As the symposium continued into the afternoon, small groups formed to allow more interactive discussion about four priority research areas: PrEP; adolescents and youth; substance use and HIV; and the HIV continuum of care. The sessions generated ideas for additional regional projects and by day’s end there was a heightened optimism that if the network stays on course and stakeholders continue working on HIV/AIDS. implementation science research projects specific to smaller New England cities, the 90-90-90 goals might be attainable.

Jim Pettinelli, CIRA’s assistant director for community research and implementation, said the network’s mission is to “advance implementation research through new collaborations and opportunities.” Noting that 70 percent of the attendees were community-based health workers and 30 percent came from academia, he said the symposium was an opportunity for people to “meet and develop relationships” that could prove fruitful in the future.

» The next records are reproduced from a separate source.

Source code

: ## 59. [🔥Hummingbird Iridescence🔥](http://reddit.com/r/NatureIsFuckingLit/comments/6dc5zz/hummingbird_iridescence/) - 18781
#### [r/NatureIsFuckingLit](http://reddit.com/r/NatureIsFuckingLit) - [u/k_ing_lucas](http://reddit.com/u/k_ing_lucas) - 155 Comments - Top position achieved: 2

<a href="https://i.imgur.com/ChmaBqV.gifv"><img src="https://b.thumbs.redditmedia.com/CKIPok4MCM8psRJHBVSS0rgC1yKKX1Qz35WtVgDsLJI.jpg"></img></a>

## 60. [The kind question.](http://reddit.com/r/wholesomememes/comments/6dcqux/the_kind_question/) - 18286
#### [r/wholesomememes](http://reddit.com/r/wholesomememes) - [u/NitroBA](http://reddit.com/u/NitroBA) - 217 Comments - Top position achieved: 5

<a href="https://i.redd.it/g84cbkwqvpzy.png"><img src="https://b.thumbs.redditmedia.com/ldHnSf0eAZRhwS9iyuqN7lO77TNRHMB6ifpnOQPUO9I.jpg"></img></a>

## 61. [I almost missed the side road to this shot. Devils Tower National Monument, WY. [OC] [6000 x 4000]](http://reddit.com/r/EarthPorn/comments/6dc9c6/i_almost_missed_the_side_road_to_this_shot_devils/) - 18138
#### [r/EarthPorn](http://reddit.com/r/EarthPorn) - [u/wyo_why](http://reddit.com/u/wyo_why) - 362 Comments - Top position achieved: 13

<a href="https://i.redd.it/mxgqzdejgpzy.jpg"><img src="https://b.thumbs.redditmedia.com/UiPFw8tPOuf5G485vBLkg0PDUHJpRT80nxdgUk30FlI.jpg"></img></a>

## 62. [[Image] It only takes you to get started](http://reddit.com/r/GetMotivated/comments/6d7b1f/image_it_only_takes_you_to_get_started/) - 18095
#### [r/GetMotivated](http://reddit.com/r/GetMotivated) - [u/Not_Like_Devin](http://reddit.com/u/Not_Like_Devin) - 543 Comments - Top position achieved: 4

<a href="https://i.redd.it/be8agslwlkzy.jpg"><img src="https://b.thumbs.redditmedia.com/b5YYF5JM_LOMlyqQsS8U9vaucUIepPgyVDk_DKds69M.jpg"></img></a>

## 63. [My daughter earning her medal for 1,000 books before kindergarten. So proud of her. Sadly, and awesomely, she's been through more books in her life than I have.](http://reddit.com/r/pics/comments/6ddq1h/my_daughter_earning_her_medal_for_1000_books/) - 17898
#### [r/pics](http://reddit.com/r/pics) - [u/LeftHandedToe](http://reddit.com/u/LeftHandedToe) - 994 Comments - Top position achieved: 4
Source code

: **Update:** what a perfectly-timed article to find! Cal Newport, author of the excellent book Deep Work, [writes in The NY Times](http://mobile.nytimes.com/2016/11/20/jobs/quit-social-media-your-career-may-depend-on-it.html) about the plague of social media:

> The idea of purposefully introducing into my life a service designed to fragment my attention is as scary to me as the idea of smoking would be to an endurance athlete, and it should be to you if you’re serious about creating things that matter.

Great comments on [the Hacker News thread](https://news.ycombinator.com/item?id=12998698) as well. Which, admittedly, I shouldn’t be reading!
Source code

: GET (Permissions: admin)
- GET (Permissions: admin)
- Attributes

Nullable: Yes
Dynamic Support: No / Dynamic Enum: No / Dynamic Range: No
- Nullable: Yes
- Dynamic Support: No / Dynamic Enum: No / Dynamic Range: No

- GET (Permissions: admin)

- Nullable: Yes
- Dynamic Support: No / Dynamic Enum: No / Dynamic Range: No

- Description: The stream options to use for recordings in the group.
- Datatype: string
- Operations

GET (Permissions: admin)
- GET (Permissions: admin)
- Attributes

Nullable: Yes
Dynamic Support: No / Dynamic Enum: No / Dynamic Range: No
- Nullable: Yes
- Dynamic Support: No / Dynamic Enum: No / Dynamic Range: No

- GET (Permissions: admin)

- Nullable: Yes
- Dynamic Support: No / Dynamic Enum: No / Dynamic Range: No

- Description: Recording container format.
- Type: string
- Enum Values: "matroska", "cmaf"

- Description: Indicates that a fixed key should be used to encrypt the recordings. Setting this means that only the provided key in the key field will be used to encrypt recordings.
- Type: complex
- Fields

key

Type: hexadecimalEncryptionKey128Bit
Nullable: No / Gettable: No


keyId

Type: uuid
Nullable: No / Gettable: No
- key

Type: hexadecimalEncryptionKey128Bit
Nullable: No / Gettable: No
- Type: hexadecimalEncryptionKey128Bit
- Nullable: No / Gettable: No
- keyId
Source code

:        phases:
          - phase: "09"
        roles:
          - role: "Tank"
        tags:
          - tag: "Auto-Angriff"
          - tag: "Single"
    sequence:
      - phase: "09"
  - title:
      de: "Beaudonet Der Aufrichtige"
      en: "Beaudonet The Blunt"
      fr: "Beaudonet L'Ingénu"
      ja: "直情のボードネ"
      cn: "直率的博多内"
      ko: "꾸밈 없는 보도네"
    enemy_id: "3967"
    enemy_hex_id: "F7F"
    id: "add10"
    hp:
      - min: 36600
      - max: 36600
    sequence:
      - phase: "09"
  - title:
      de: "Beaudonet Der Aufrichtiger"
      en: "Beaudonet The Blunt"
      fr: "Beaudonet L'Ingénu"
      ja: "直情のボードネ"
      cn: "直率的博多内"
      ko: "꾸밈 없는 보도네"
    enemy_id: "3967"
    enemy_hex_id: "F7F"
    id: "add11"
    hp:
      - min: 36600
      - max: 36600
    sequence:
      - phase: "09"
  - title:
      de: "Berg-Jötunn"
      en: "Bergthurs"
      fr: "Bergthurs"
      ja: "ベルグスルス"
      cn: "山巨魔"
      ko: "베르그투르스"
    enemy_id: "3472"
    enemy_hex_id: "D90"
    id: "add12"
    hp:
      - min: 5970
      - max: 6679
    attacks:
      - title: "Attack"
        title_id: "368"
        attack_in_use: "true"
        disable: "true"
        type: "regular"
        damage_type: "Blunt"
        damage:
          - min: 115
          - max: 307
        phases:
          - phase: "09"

In another presentation, Professor David Fiellin and Assistant Professor Jen Edelman, both of the Yale School of Medicine, provided an overview of their multistate project, known as WHAT-IF? (PDF), to illustrate how the network can be used to develop a successful implementation science proposal. At the start of their presentation, a Shannon Burns cartoon was displayed on a screen showing a group of scientists gathered in a room. The speaker says, “The latest research shows we really should do something with all these research findings.” Attendees laughed, but the take-home message couldn’t have been more serious.

“Considerable knowledge about HIV prevention and care has been amassed through research. The findings need to be put into action, in ways that make sense for small cities, to effectively reduce new infections and improve treatment outcomes. This is the work of implementation science and our vision for the network,” said Elaine O’Keefe, CIRA’s executive director who has been working on the epidemic since the 1980s.

This article was submitted by Denise L Meyer on June 9, 2016.